Supplied text:
The artificial intelligence craze faces a significant gender gap, with more men showing enthusiasm about the technology, and women expressing greater skepticism. That’s according to CNBC’s 5th annual SurveyMonkey Women at Work survey.
Some 69% of men polled say that AI is a “valuable assistant and collaborator,” while just 61% of women agreed with that statement. Half of women in the survey view AI with suspicion and say that “using AI at work feels like cheating.” Only 43% of men agree.
The survey, conducted from Feb. 10 through Feb. 16, with participation from 6,330 people, landed just over three years after the generative AI boom took off with the launch of OpenAI’s ChatGPT. Since then, chatbots have spread rapidly and were followed by other services like AI-generated photo and video services, coding agents and all sorts of tools that now make it easy to create apps with just a few text prompts and mouse clicks.

Stored data:
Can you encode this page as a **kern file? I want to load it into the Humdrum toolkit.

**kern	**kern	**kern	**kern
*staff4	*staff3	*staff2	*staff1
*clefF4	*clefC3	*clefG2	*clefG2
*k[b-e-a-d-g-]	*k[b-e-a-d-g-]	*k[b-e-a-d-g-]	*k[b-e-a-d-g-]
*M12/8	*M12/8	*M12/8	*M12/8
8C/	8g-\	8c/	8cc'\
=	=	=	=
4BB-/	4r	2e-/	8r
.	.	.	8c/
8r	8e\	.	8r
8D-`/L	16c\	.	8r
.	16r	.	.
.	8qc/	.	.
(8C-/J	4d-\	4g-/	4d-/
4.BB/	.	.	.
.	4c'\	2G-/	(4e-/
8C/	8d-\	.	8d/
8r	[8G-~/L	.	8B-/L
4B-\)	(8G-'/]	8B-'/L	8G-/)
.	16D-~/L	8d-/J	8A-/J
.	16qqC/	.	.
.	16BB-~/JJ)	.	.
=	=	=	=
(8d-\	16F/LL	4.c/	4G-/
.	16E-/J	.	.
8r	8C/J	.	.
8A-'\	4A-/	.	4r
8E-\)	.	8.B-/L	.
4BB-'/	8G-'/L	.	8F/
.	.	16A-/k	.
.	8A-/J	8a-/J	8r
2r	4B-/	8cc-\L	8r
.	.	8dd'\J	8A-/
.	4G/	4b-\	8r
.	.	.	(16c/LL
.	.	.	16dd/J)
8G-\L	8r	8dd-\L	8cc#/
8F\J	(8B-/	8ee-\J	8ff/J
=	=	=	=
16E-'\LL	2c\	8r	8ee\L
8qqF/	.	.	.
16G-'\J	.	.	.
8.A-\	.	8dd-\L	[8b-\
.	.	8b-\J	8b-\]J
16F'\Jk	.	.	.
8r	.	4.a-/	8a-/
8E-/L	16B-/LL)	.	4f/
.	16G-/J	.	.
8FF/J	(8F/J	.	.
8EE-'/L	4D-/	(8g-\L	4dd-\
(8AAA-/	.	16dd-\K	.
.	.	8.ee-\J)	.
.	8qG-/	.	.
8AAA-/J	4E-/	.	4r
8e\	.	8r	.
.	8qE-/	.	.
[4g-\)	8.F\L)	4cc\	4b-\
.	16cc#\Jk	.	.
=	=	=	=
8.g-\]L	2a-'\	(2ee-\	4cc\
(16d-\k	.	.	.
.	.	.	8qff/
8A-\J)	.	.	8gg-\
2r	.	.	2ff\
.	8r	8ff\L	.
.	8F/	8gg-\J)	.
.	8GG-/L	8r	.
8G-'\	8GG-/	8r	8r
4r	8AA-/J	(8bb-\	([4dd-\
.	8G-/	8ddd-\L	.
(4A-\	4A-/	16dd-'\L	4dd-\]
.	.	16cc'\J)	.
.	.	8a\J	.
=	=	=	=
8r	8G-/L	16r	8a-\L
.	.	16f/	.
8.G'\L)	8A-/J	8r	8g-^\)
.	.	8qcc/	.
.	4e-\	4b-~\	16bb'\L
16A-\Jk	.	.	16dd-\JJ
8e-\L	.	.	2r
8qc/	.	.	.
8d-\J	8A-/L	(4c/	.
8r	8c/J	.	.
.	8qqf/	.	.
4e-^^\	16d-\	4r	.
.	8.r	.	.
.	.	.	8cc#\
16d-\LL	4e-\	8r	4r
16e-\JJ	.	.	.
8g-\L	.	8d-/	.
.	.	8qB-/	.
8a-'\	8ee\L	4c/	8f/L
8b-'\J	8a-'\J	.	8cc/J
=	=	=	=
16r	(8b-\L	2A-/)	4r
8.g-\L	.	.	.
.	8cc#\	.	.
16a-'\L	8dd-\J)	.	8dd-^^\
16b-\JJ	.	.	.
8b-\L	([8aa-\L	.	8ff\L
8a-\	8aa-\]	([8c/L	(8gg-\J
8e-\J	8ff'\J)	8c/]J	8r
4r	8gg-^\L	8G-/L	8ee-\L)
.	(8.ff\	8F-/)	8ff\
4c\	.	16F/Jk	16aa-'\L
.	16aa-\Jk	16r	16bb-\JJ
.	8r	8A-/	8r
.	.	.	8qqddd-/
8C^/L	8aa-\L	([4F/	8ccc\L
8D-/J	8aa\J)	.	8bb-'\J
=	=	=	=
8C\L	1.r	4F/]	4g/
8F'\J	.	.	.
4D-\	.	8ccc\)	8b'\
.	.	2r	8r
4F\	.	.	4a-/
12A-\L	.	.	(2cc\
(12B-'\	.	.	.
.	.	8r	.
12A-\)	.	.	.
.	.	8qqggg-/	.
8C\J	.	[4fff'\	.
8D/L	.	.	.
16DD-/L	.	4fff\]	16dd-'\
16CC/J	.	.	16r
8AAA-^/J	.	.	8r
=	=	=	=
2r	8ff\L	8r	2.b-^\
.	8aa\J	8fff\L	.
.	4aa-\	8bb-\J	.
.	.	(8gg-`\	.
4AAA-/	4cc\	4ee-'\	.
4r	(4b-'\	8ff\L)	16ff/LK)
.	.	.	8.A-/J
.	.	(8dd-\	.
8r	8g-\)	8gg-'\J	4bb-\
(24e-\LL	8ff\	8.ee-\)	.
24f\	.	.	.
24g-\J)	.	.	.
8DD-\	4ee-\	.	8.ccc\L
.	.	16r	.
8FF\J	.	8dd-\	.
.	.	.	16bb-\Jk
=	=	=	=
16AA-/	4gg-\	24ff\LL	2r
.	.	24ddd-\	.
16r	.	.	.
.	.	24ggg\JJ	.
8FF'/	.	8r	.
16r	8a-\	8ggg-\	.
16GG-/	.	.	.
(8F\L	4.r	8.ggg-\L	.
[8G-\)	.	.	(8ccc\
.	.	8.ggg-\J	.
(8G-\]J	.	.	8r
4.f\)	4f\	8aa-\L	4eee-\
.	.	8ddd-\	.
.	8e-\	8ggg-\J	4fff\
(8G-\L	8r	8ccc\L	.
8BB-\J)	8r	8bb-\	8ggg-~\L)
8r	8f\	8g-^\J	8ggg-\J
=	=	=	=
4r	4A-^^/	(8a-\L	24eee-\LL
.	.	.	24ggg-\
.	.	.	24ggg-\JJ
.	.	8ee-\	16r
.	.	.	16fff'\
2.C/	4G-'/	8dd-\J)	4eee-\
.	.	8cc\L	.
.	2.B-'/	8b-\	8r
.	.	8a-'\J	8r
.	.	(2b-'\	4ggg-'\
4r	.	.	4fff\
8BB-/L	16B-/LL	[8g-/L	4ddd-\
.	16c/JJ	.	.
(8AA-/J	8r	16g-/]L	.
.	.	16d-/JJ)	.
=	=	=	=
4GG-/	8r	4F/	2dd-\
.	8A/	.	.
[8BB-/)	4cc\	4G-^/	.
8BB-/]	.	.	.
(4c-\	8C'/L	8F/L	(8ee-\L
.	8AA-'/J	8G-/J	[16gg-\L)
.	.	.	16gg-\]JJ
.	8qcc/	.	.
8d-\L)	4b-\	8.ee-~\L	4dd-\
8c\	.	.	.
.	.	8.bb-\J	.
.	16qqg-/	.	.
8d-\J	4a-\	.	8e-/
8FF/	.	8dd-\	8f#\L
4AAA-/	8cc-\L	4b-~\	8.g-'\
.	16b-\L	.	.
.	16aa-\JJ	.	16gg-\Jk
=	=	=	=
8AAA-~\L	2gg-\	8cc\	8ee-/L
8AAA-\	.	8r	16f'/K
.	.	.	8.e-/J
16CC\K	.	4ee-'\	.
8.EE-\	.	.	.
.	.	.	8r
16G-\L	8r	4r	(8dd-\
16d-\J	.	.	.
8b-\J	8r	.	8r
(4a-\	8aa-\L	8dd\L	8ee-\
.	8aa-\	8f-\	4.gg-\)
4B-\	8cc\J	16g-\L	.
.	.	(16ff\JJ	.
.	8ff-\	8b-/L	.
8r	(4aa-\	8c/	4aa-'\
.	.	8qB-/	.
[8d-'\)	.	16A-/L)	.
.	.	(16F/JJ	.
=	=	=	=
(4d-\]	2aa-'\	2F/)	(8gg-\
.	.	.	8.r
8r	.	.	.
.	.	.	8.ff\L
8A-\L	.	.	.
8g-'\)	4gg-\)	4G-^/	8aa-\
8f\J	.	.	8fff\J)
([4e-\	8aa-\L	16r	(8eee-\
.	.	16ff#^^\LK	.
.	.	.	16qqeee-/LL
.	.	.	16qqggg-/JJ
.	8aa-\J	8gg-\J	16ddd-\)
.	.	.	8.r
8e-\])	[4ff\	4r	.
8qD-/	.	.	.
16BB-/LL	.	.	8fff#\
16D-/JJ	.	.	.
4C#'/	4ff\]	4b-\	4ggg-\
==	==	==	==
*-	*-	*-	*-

What is needed: Please continue the piece on the gender gap in attitudes toward AI from where it stops.

Answer space:
Wall Street is betting that AI will displace much of the enterprise software stack, which explains why software stocks have taken a beating over the past year.
Within the workplace, men use AI more frequently than women. Almost two-thirds (64%) of women say they never use AI at work, compared to 55% of men. And when it comes to AI power users, they’re also more likely to be men, with 14% saying they use AI “multiple times a day,” compared to 9% for women.